Exercise brief: Apart from the pictures, which must be omitted, restate the data exactly.

Saved data entries
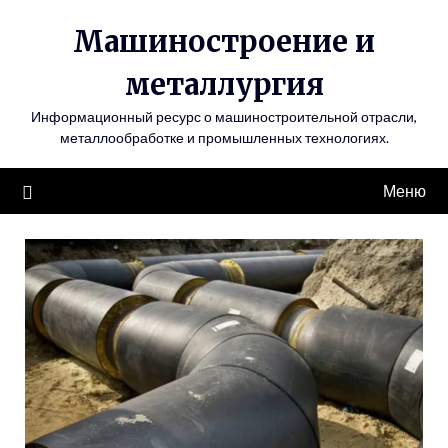
Перейти
Машиностроение и
к
содержимому
металлургия
Информационный ресурс о машиностроительной отрасли,
металлообработке и промышленных технологиях.
Меню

Response to this task:
Перейти
Машиностроение и
к
содержимому
металлургия
Информационный ресурс о машиностроительной отрасли,
металлообработке и промышленных технологиях.
Меню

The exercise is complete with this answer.